How we can solve this problem automaticaly and learn the features? I suggested to use a logistic regression to learn these features (in fact the value of each feature). Here I show that the suggested model is working.
In order to make prediction, we could treat purchasing behavior of the users for each product as a logistic regression problem. so for each product we are going to learn the parameter vcetor (theta) of the features. Theta will show the importance of the features in purchasing each product.
Users = c("user1", "user2", "user3", "user4", "user5", "user6", "user7", "user8",
"user9", "user10", "user11", "user12", "user13", "user14", "user15", "user16",
"user17", "user18", "user19", "user20")
queries = c("awesome laptop", "laptop awesome", "small laptop", "awesome laptop",
"sony laptop", "acer laptop", "ac laptop", "good laptop", "awesome laptop",
"acer laptop", "awesome watch", "watch", "good watch", "watch awesom", "watch good",
"watch swatch", "red watch", "awesome watch", "awesome watch", "watch")
Looking at the queries of each user, the feature vectors are extracted.
awesome = c(1, 1, 0, 1, 0, 0, 0, 0, 1, 0, 1, 0, 0, 1, 0, 0, 0, 1, 1, 1)
watch = c(0, 0, 0, 0, 0, 0, 0, 0, 0, 0, 1, 1, 1, 1, 1, 1, 1, 1, 1, 1)
laptop = c(1, 1, 1, 1, 1, 1, 1, 1, 1, 1, 0, 0, 0, 0, 0, 0, 0, 0, 0, 0)
# purchasing behavior of the users for each product
purchased_laptop = c(1, 1, 1, 1, 1, 1, 1, 1, 1, 1, 0, 0, 0, 0, 0, 0, 0, 0, 0,
0)
purchased_watch = c(0, 0, 0, 0, 0, 0, 0, 0, 0, 0, 1, 1, 0, 1, 1, 1, 1, 1, 1,
1)
df = data.frame(Users, queries, purchased_laptop, purchased_watch, awesome,
watch, laptop)
print(df) #Take a look at data set
## Users queries purchased_laptop purchased_watch awesome watch
## 1 user1 awesome laptop 1 0 1 0
## 2 user2 laptop awesome 1 0 1 0
## 3 user3 small laptop 1 0 0 0
## 4 user4 awesome laptop 1 0 1 0
## 5 user5 sony laptop 1 0 0 0
## 6 user6 acer laptop 1 0 0 0
## 7 user7 ac laptop 1 0 0 0
## 8 user8 good laptop 1 0 0 0
## 9 user9 awesome laptop 1 0 1 0
## 10 user10 acer laptop 1 0 0 0
## 11 user11 awesome watch 0 1 1 1
## 12 user12 watch 0 1 0 1
## 13 user13 good watch 0 0 0 1
## 14 user14 watch awesom 0 1 1 1
## 15 user15 watch good 0 1 0 1
## 16 user16 watch swatch 0 1 0 1
## 17 user17 red watch 0 1 0 1
## 18 user18 awesome watch 0 1 1 1
## 19 user19 awesome watch 0 1 1 1
## 20 user20 watch 0 1 1 1
## laptop
## 1 1
## 2 1
## 3 1
## 4 1
## 5 1
## 6 1
## 7 1
## 8 1
## 9 1
## 10 1
## 11 0
## 12 0
## 13 0
## 14 0
## 15 0
## 16 0
## 17 0
## 18 0
## 19 0
## 20 0
# Make the logistic regression model for laptop
p1 = glm(formula = purchased_laptop ~ awesome + laptop, data = df, family = binomial)

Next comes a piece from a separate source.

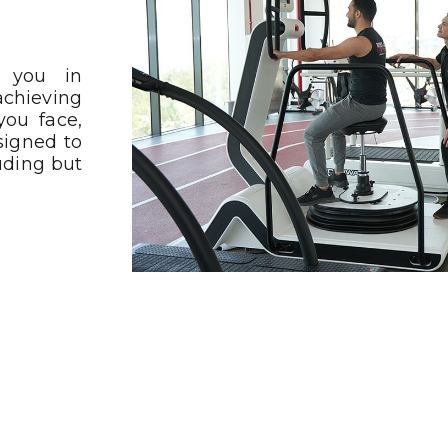
t you in
achieving
you face,
igned to
uding but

# Make the logistic regression model for watch
p2 = glm(formula = purchased_watch ~ awesome + watch, data = df, family = binomial)

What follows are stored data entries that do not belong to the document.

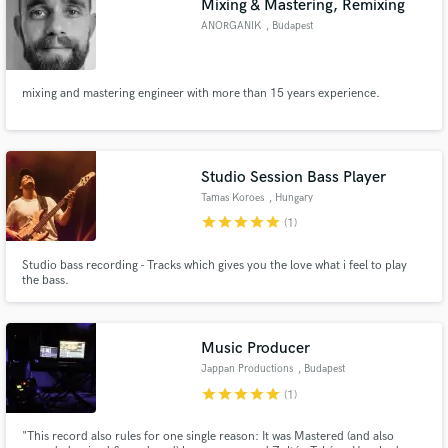
Mixing & Mastering, Remixing
ANORGANIK
, Budapest
mixing and mastering engineer with more than 15 years experience.
Make Amazing Music
Fund and work on your project through our
Studio Session Bass Player
secure platform. Payment is only released when
Tamas Koroes
, Hungary
work is complete.
star
star
star
star
star
(1)
Studio bass recording - Tracks which gives you the love what i feel to play
the bass.
Music Producer
Jappan Productions
, Budapest
star
star
star
star
star
(1)
"This record also rules for one single reason: It was Mastered (and also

## Warning: glm.fit: fitted probabilities numerically 0 or 1 occurred
So the value of “awesome”“ and "laptop”“ are:
coef(p1)
## (Intercept) awesome laptop
## -2.557e+01 1.845e-11 5.113e+01
and the value of "watch” is:
coef(p2)
## (Intercept) awesome watch
## -39.56 19.17 40.95
As this results show, logistic regression is giving a high value to “laptop” and “watch” featur and much lower value to “awesome. It learns the value of products based on the purchase behavior of the users.